The banking industry is one of the most important industries to keep secure. It’s highly data-intensive, and it handles much of people’s most important assets. Fortunately, technological advancements have allowed a tightening of security in areas such as data breaches, non-compliance, and sophisticated fraud.
So, as the digitization of human behavior takes a hold of e-commerce and online banking, cybersecurity has had to keep up. One way in getting ahead is with artificial intelligence.
AI can be described in many ways, but its most powerful attribute is in detecting patterns – patterns that humans would otherwise have missed. This becomes crucial when talking about big data fraud detection, as it powers many different detection techniques. Below are some of the key methods:
- Predictive analytics
- Social network analysis
- Cognitive analytics
- Discrete analysis
- Ad-hoc analysis
- Connected analysis
The three most common fraudulent attacks are money laundering, identity theft, and mortgage fraud. Within identity theft, credit card fraud is the most common, accounting for 41.8% of the cases in 2019.
The key to detecting identity fraud, more so than any other, is time sensitivity. Whilst traditional fraud detection methods use human behavior, real-time AI analysis can help limit the damage of the fraud much faster.

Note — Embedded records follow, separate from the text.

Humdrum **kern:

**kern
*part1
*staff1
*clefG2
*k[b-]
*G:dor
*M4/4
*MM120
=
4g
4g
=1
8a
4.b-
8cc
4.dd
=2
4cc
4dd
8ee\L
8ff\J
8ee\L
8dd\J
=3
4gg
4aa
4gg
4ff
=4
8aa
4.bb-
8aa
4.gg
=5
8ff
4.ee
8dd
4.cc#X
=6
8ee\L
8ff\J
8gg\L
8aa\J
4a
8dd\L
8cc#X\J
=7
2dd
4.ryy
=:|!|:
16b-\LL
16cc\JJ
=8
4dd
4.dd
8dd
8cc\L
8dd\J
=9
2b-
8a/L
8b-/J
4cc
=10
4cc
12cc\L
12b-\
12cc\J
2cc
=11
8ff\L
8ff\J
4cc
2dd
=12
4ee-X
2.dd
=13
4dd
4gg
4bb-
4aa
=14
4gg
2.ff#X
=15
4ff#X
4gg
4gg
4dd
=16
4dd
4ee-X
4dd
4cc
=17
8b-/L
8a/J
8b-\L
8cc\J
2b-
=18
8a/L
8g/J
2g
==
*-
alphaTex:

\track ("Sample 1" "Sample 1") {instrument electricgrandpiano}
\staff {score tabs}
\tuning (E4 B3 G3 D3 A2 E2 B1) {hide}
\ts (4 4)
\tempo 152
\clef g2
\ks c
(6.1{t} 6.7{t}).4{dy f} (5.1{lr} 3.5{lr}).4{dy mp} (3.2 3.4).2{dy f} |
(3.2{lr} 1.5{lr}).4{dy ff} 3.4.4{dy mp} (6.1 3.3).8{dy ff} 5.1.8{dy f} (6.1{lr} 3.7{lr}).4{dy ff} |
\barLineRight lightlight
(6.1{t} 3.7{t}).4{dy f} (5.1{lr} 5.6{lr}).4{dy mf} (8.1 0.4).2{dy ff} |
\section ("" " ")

There are rule-based algorithms in which a human outlines the common behaviors of fraud, and the algorithm can detect this quickly. However, the Machine Learning approach is to let the AI algorithm detect its own patterns using supervised learning (flagging which outcomes were fraud and which weren’t.)
A common way to detect fraud is by using connected analytics, in which a broad range of diverse information is used and the relationships are examined. Connections are made between account holders, addresses, SSN 2s, credit cards, phone numbers, and potentially even social media networks – though this is often referred to as its own social network analysis.
Machine Learning’s true weapon is in analyzing Big Data – a really big amount of data – of behavior. Analyzing behavioral patterns of each and every customer is something that a rule-based human approach could not do, but AI can digest such vast quantities of information and discover themes among fraudulent behavior.
A success story example is Danske Bank, which struggled with having 1,200 false positive alarms per day, reduce this by 60% when they implemented a deep learning solution. Neural networks aren’t named as such for no reason – they really can operate and examine our own minds.
An internal compliance team is important for banks, and AI won’t replace these anytime soon. However, AI can help boost the compliance team’s productivity by scanning literature, web pages, and documents to find rules that apply to the bank and present them. This allows compliance officers to scale their operations and double-check the AI’s findings for human confirmation.
Of course, this can have cost-cutting implications when it comes to compliance personnel, but more importantly, it means mitigating non-compliance situations, which can save the bank money by avoiding fines.
Risk management remains to be one of the most important things in banking, and AI is having a big say here too. For example, assessing loan risks and financial status can be automated through AI, in which it can intelligently predict risk, better than humans can, and also ensure privacy.
Assessing consumer behavior through transactions, historic repayments, and so on can be used for risk management when providing loans, and it can also help protect them from fraud. This AI technology is also a game changer for the borrower, who may not be blacklisted from a loan due to a certain credit rating, but instead fairly assessed on recent behavior and other attributes. If banks have a better way to assess risk than credit scores, they aren’t going to stick to traditional methods as it means misjudging interest rate repayments and passing on otherwise responsible customers.
Finally, AI can also be used to help prevent data breaches. Banks are having to deal with a movement of working from home, along with a globalized workforce. As the workforce grows in size and diversity, it becomes even more difficult to monitor access, authorization, and permissions.
There is a lot of data, however, that can be collected. For example, time, geo-location, and device, among other things for access management). As described above, AI is fantastic at detecting patterns, so learning from historical activities, incidents, and previous breaches can be a good way to build its own model of detecting a potential breach.
Any mistakes made are recorrected as it becomes more intelligent over time. The benefit of this is that the bank needn’t transition right away to a reliance on an AI model, but have it run in the background and assess its performance.
AI can even be used for roles engineering and to help identify governance use cases. So, automating the implementation of allocating and dividing duties.